NMFOG works to make sure these rights are strong and available to everyone. Sometimes, this means assisting individual citizens who are denied information by local or state government. It also means strengthening and broadening freedom-of-information laws through legislation and litigation. And it means educating the public and public officials about the letter and spirit of sunshine laws.
NMFOG works year-round to:
- Provide information about sunshine laws. The NMFOG Hotline dispenses information and advice to 400-500 callers per year. Submit your question to 505-663-6401, 505-764-3750 or firstname.lastname@example.org.
- Educate citizens and public officials about open government. Our training seminars help ensure that New Mexico’s robust sunshine laws are actually being read, understood and used in the real world. We also inform public officials if we believe they’re violating sunshine laws, and we keep our members and the broader public apprised of new developments and challenges in open government.
- Lobby for stronger freedom-of-information laws.
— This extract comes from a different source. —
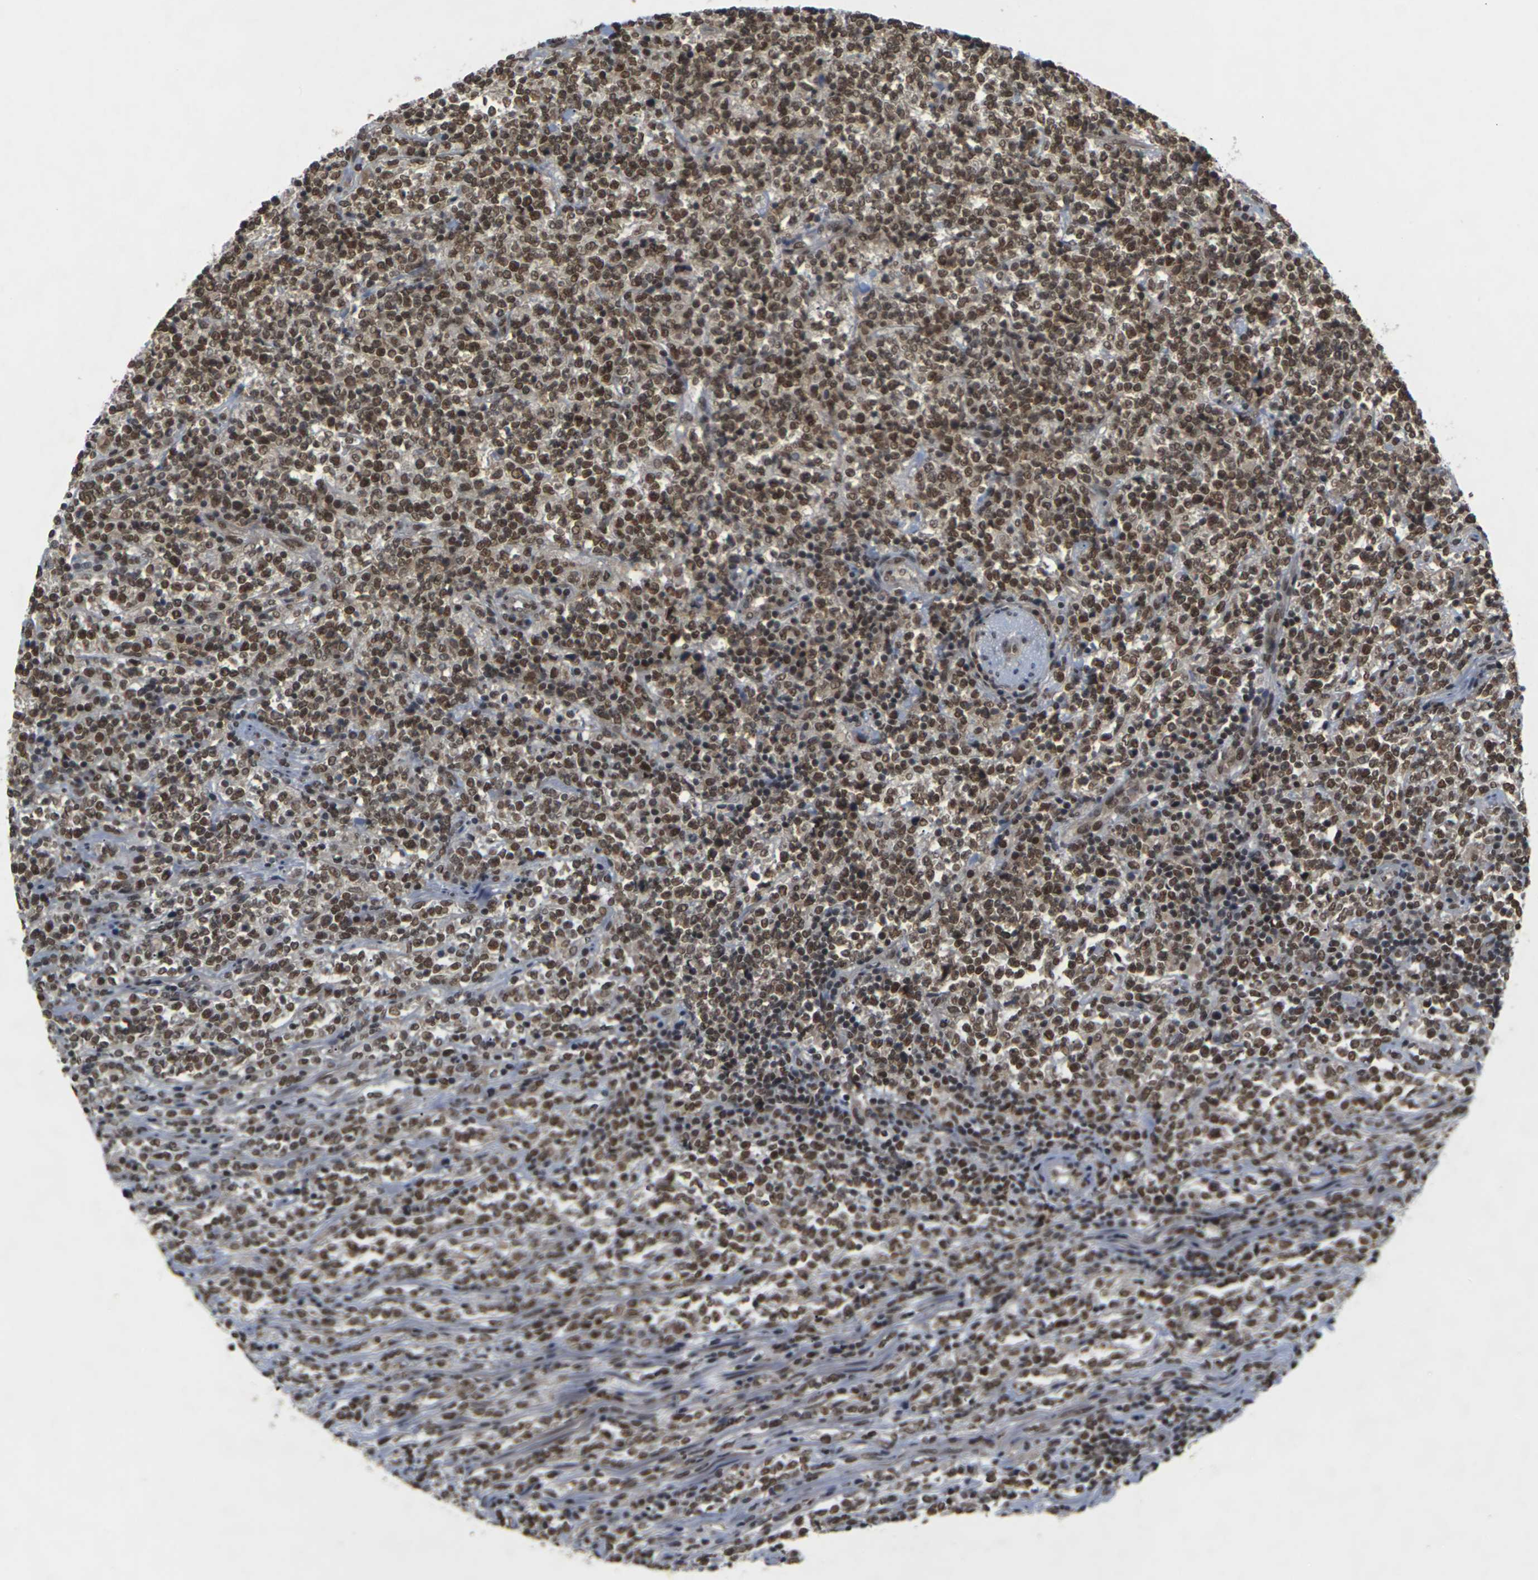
{"staining": {"intensity": "strong", "quantity": ">75%", "location": "cytoplasmic/membranous,nuclear"}, "tissue": "lymphoma", "cell_type": "Tumor cells", "image_type": "cancer", "snomed": [{"axis": "morphology", "description": "Malignant lymphoma, non-Hodgkin's type, High grade"}, {"axis": "topography", "description": "Soft tissue"}], "caption": "A brown stain shows strong cytoplasmic/membranous and nuclear staining of a protein in high-grade malignant lymphoma, non-Hodgkin's type tumor cells.", "gene": "NELFA", "patient": {"sex": "male", "age": 18}}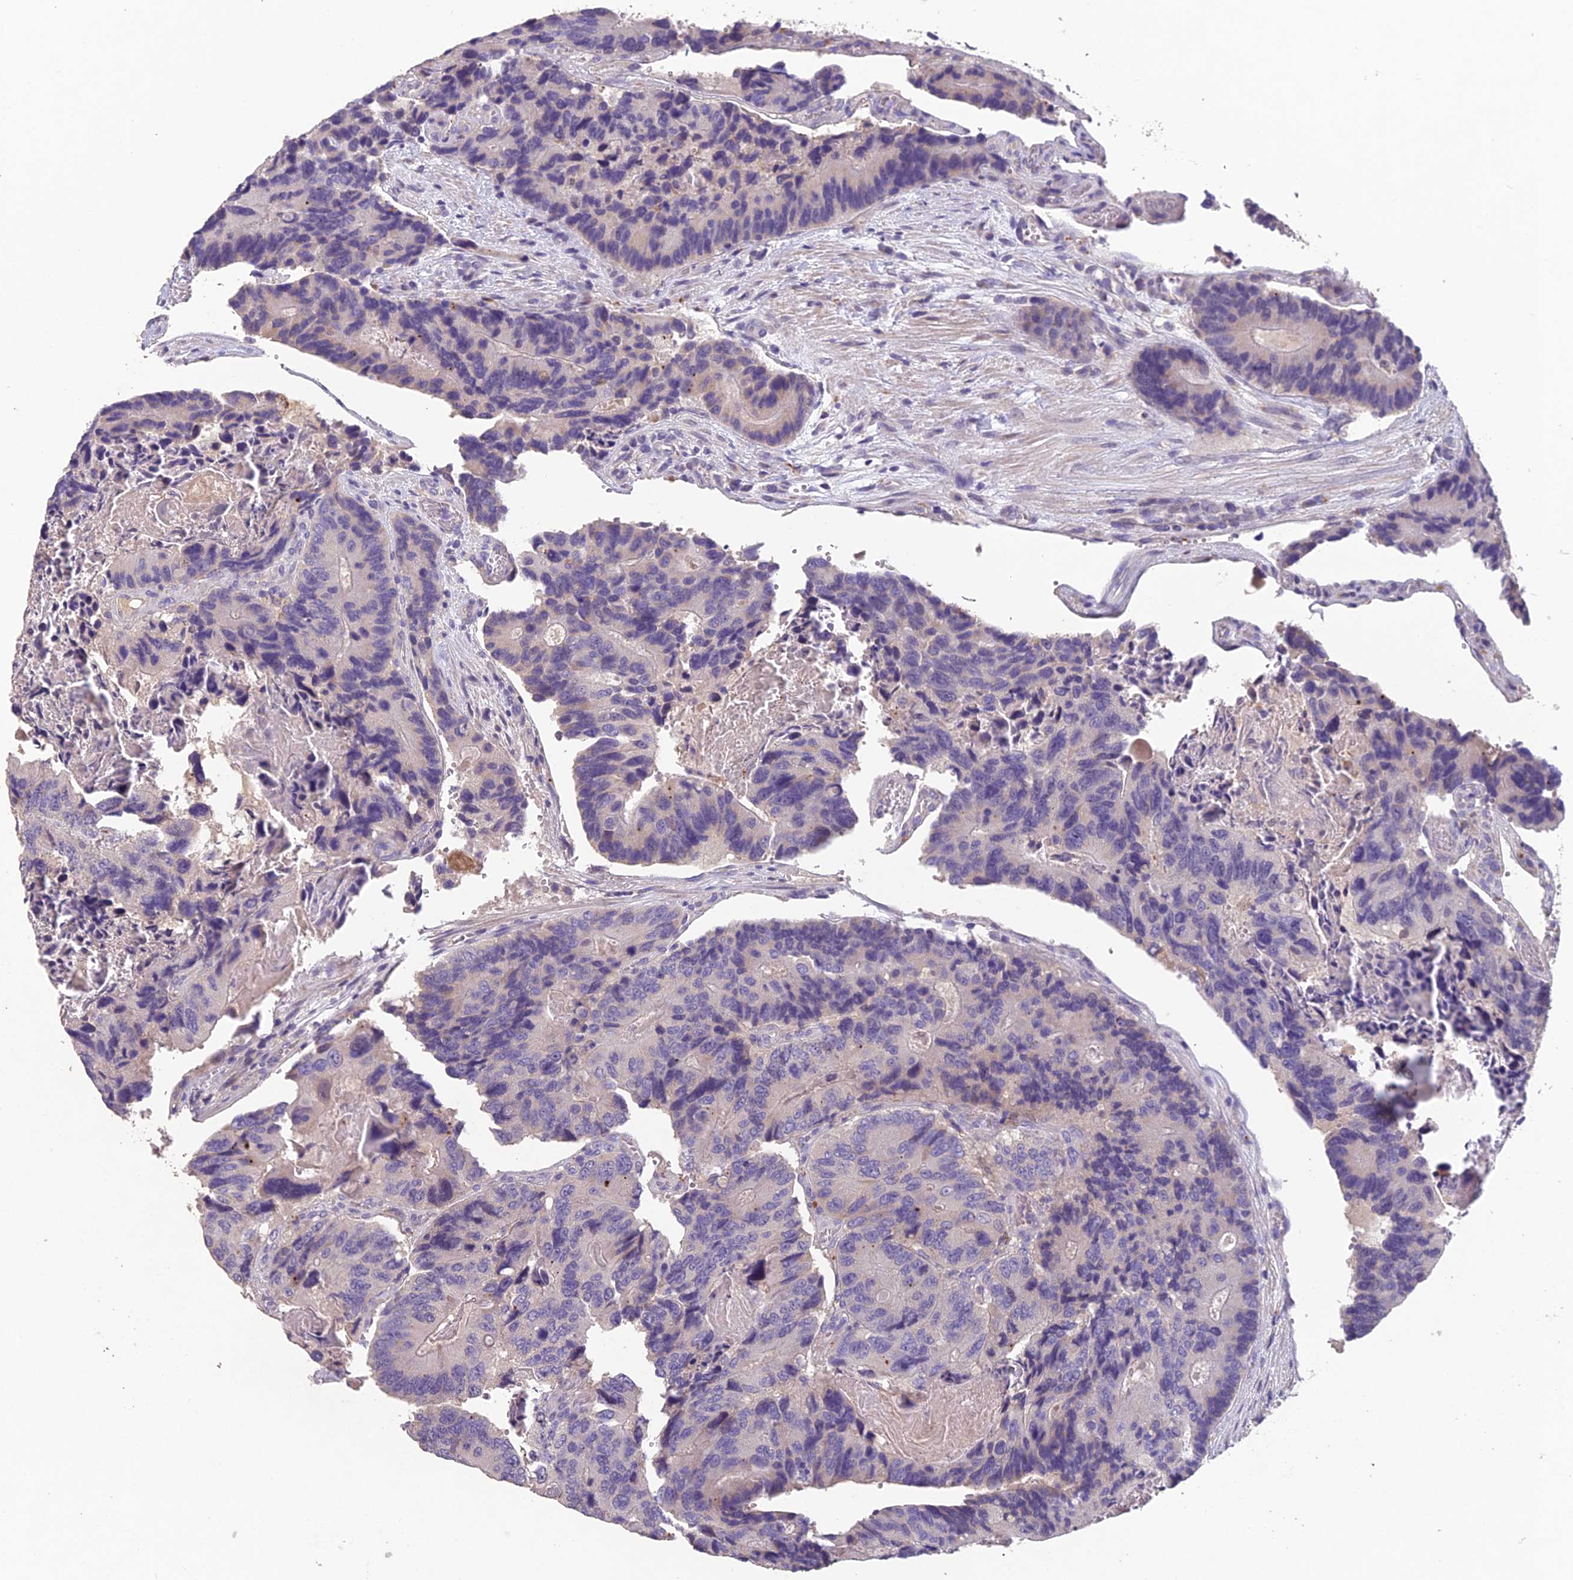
{"staining": {"intensity": "negative", "quantity": "none", "location": "none"}, "tissue": "colorectal cancer", "cell_type": "Tumor cells", "image_type": "cancer", "snomed": [{"axis": "morphology", "description": "Adenocarcinoma, NOS"}, {"axis": "topography", "description": "Colon"}], "caption": "Immunohistochemistry (IHC) of colorectal adenocarcinoma displays no positivity in tumor cells.", "gene": "CEACAM16", "patient": {"sex": "male", "age": 84}}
During legislative sessions, NMFOG is at the Roundhouse to promote greater access and oppose new secrecy laws. Our landmark successes include a major overhaul of the Inspection of Public Records Act and Open Meetings Act in 1993, and the opening of legislative conference committees in 2009. FOG helped to pass legislation in 2011 to guarantee access to electronic versions of public records, a long-overdue modernization of the Inspection of Public Records Act and in 2013 FOG helped enact legislation requiring public bodies to post public meeting agendas 72 hours in advance.
- Argue for court decisions that uphold public access. New Mexico sunshine laws are strong, but the courts inevitably need to play umpire from time to time. As the leading expert on state sunshine law, NMFOG tries to weigh in whenever major freedom-of-information cases come before an appellate court. And on several occasions, we have initiated or joined open-government lawsuits in district court.
- Make sure the ‘fine print’ in records and meetings policies is citizen-friendly. State law lays out broad principles and minimum requirements, but local policy is where rubber meets the road. NMFOG has worked with numerous agencies over the years to promote records and meetings policies that not only respect legal rights but also provide equitable, convenient and low-cost access to information and a positive customer-service experience for citizens.
- Recognize open-government champions. Since 2002, NMFOG has given the William S. Dixon First Amendment Freedom Award to people who advance open government in the areas of law, journalism, education, government and business. The annual awards luncheon also serves as our primary fundraiser.
Knowledge will forever govern ignorance; and a people who mean to be their own governors must arm themselves with the power which knowledge gives.